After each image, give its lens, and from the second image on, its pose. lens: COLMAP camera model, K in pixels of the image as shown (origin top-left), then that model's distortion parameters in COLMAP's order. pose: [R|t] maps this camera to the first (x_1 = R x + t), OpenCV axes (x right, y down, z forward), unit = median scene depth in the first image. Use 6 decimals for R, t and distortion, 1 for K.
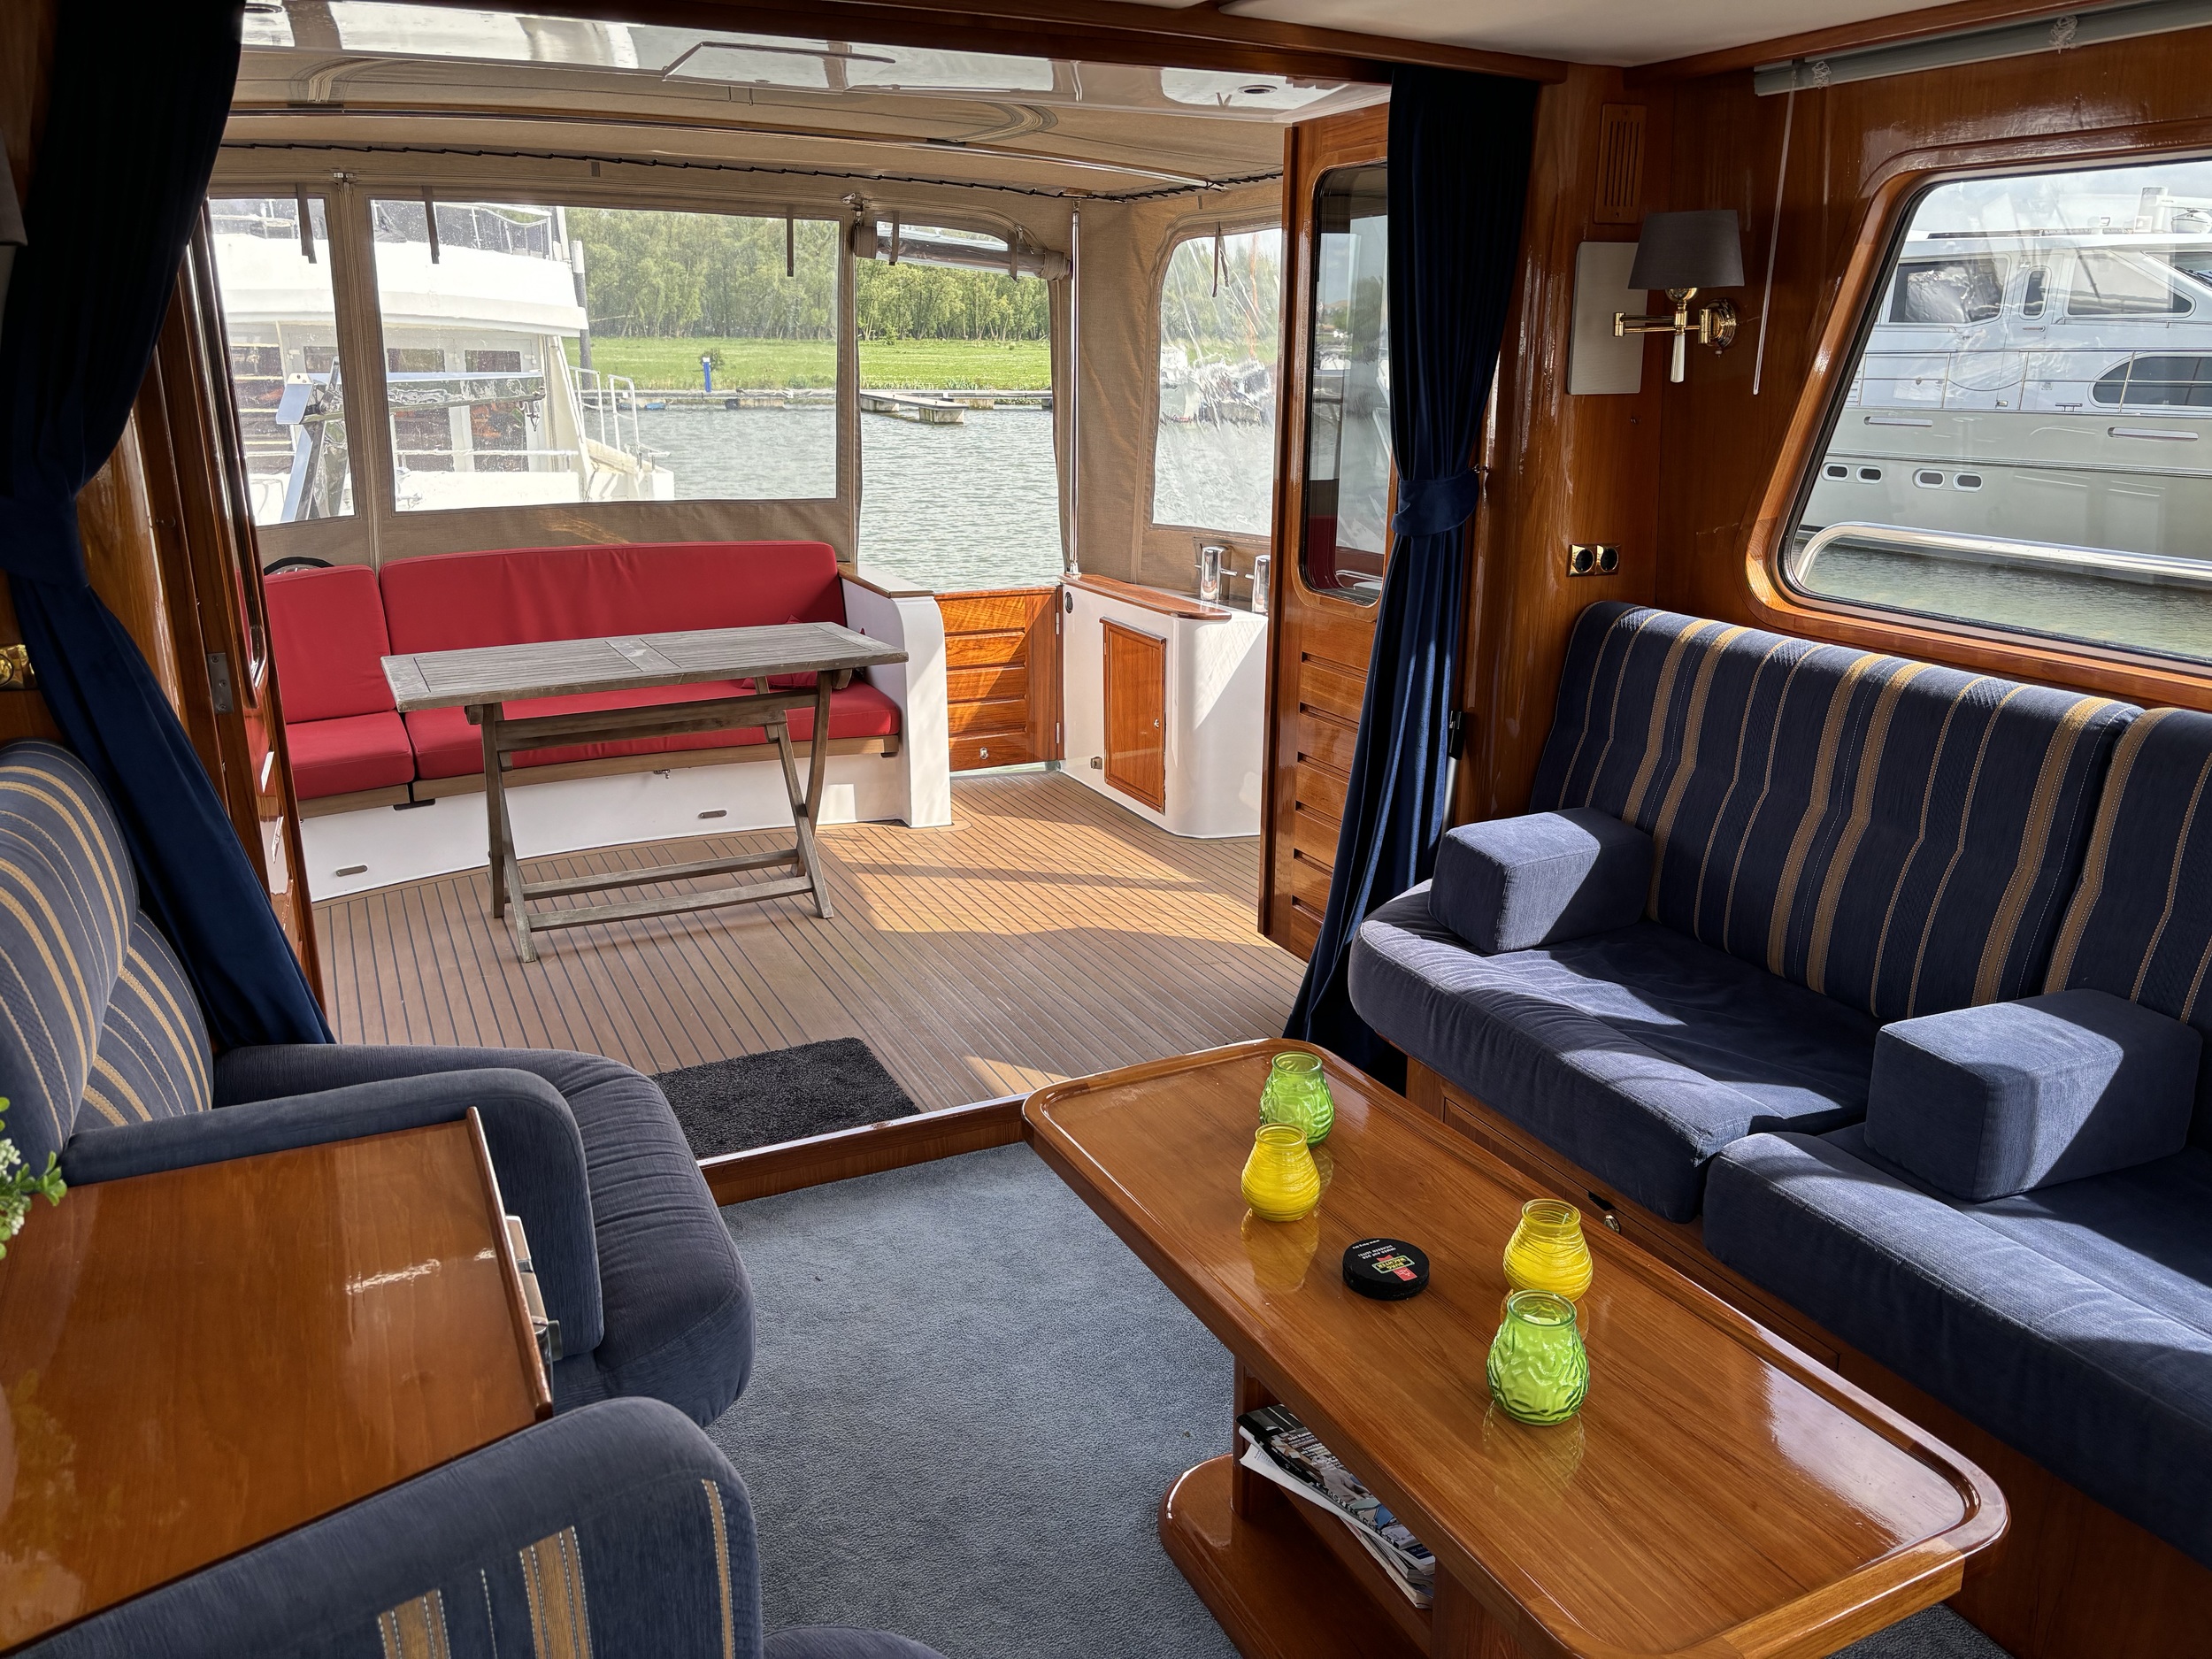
lens RADIAL K [[1689.2, 0, 1104.4], [0, 1689.2, 841.9], [0, 0, 1]] dist [0.072805, -0.077470]
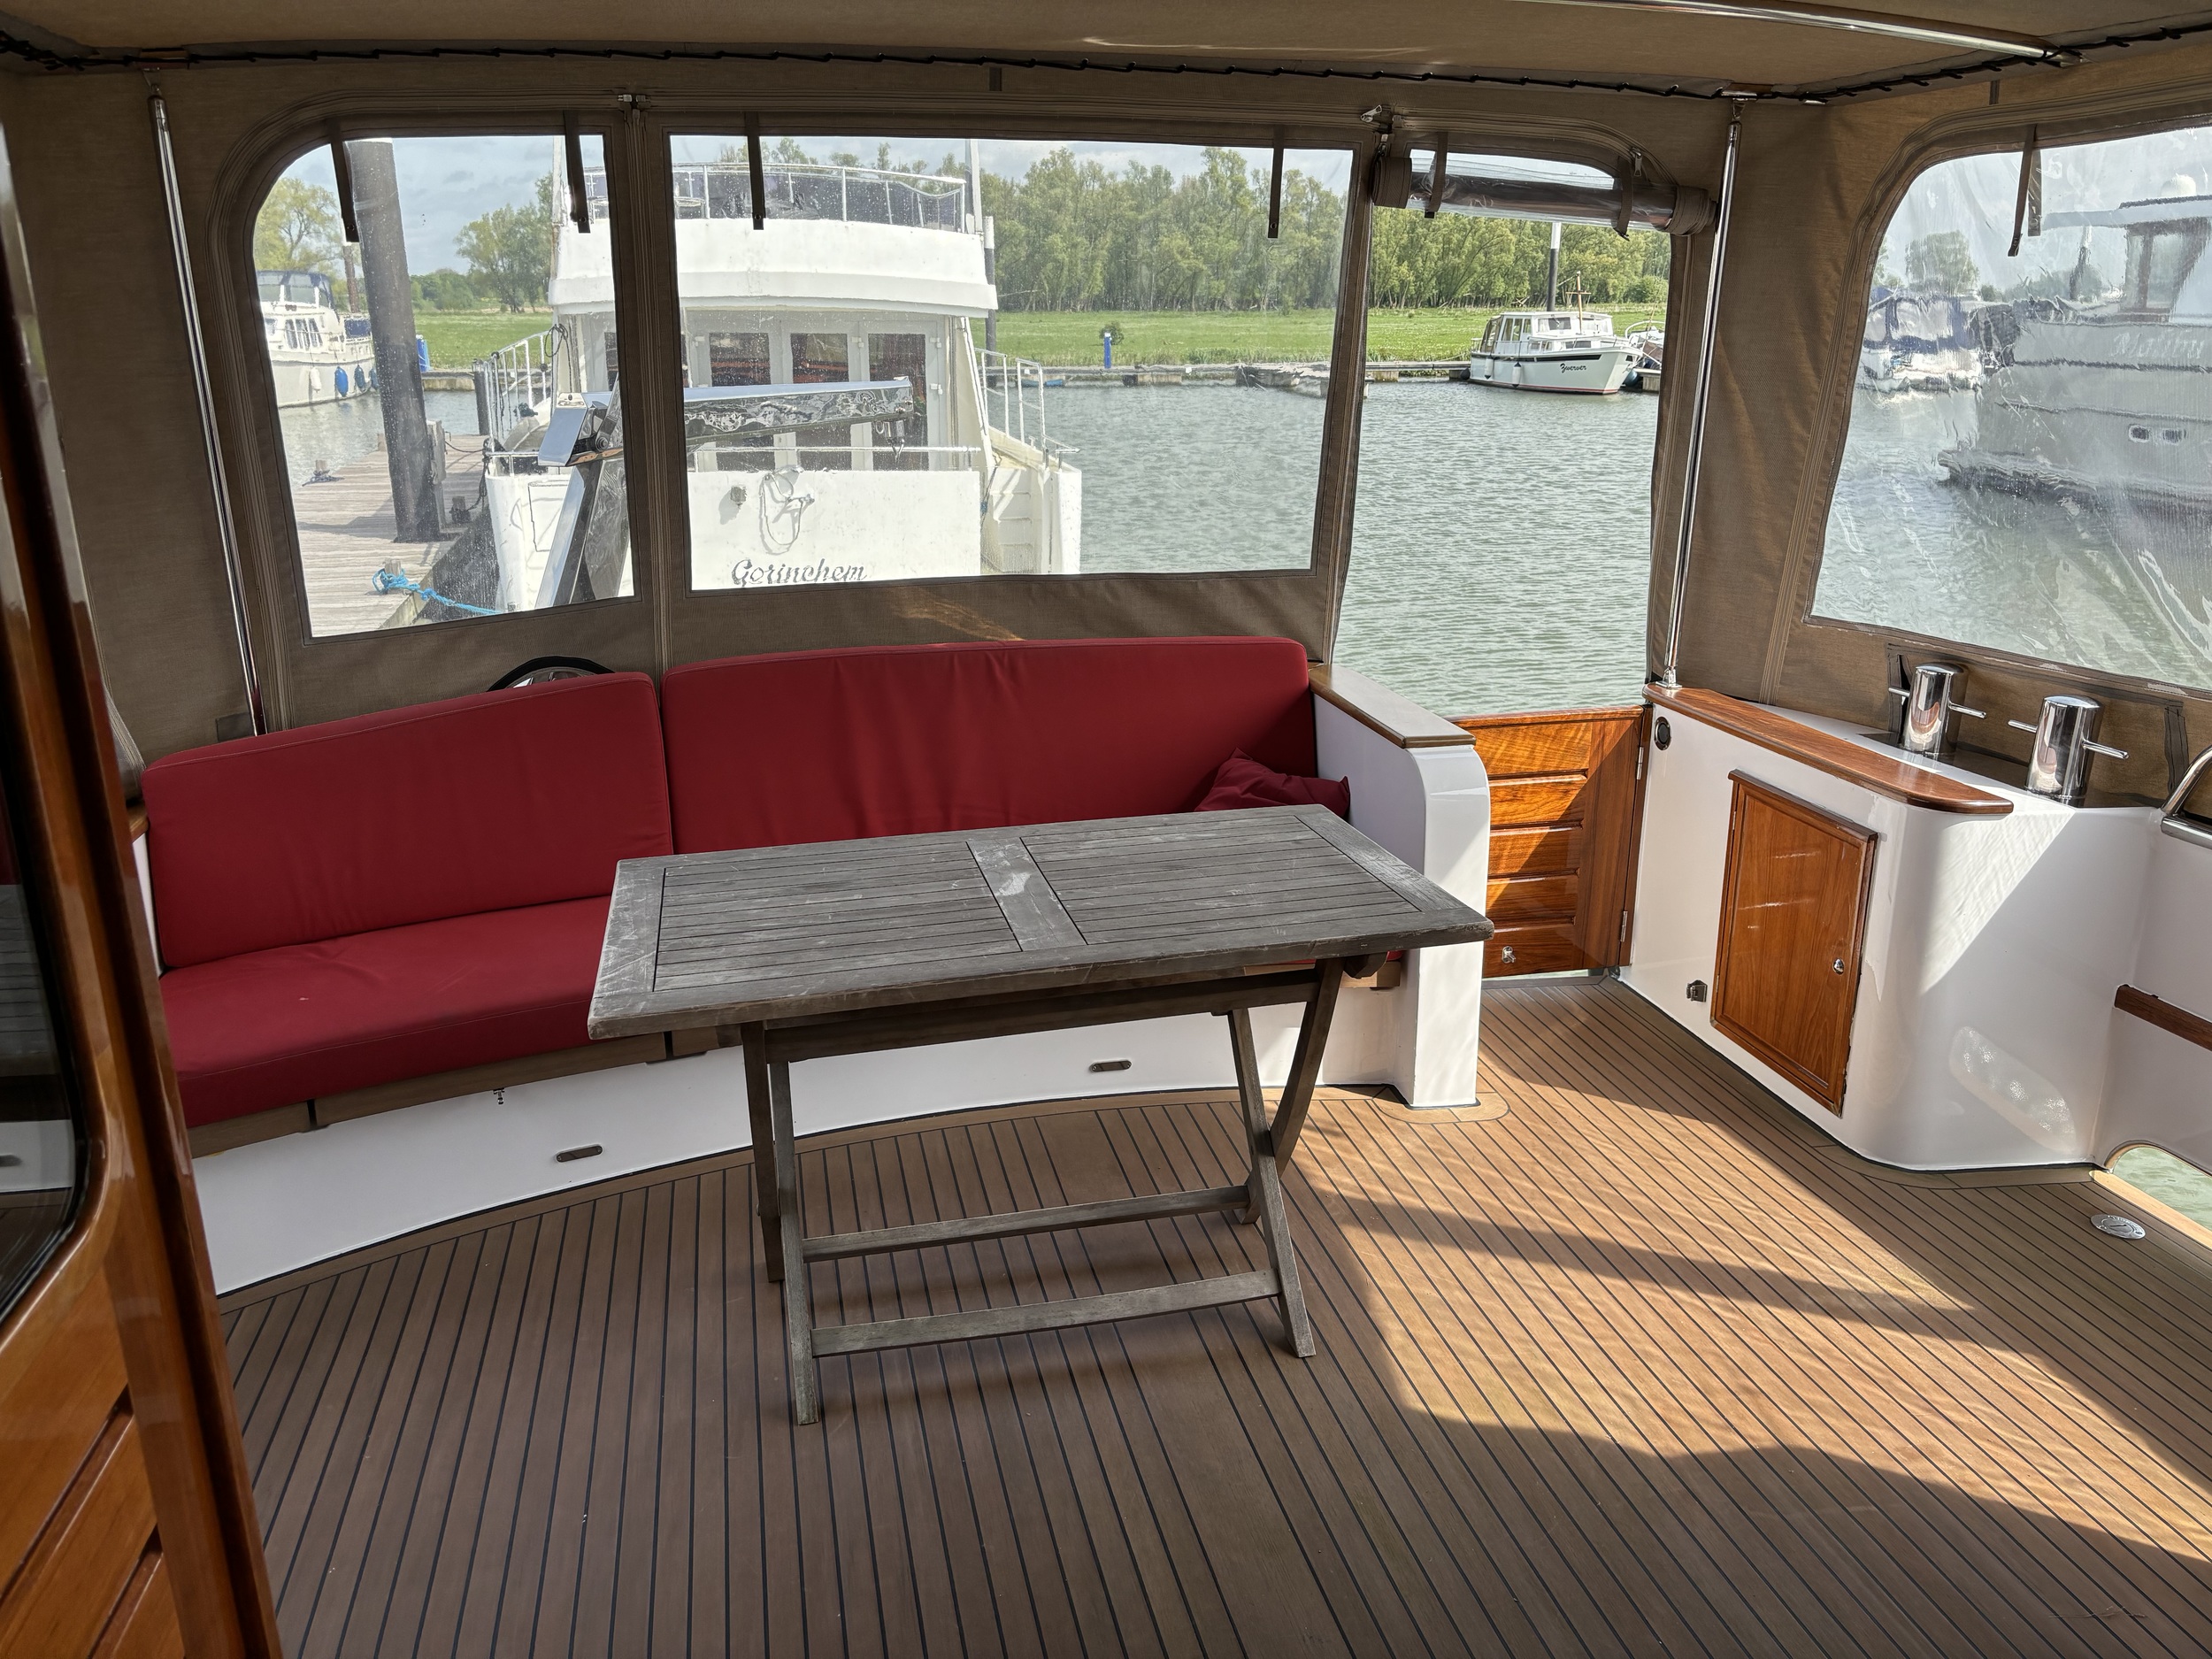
lens RADIAL K [[1689.2, 0, 1109.9], [0, 1689.2, 832.7], [0, 0, 1]] dist [0.072805, -0.077470]
pose [[0.976388, 0.056604, -0.208477, -0.095137], [-0.054201, 0.998381, 0.017226, -0.111028], [0.209115, -0.005520, 0.977876, 0.343345]]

##########

PROBLEM REQUIREMENTS: Write out every line above verbatim, omitting the pictures.

WRITTEN SOLUTION:
After each image, give its lens, and from the second image on, its pose. lens: COLMAP camera model, K in pixels of the image as shown (origin top-left), then that model's distortion parameters in COLMAP's order. pose: [R|t] maps this camera to the first (x_1 = R x + t), OpenCV axes (x right, y down, z forward), unit = median scene depth in the first image. Use 6 decimals for R, t and distortion, 1 for K.
lens RADIAL K [[1689.2, 0, 1104.4], [0, 1689.2, 841.9], [0, 0, 1]] dist [0.072805, -0.077470]
lens RADIAL K [[1689.2, 0, 1109.9], [0, 1689.2, 832.7], [0, 0, 1]] dist [0.072805, -0.077470]
pose [[0.976388, 0.056604, -0.208477, -0.095137], [-0.054201, 0.998381, 0.017226, -0.111028], [0.209115, -0.005520, 0.977876, 0.343345]]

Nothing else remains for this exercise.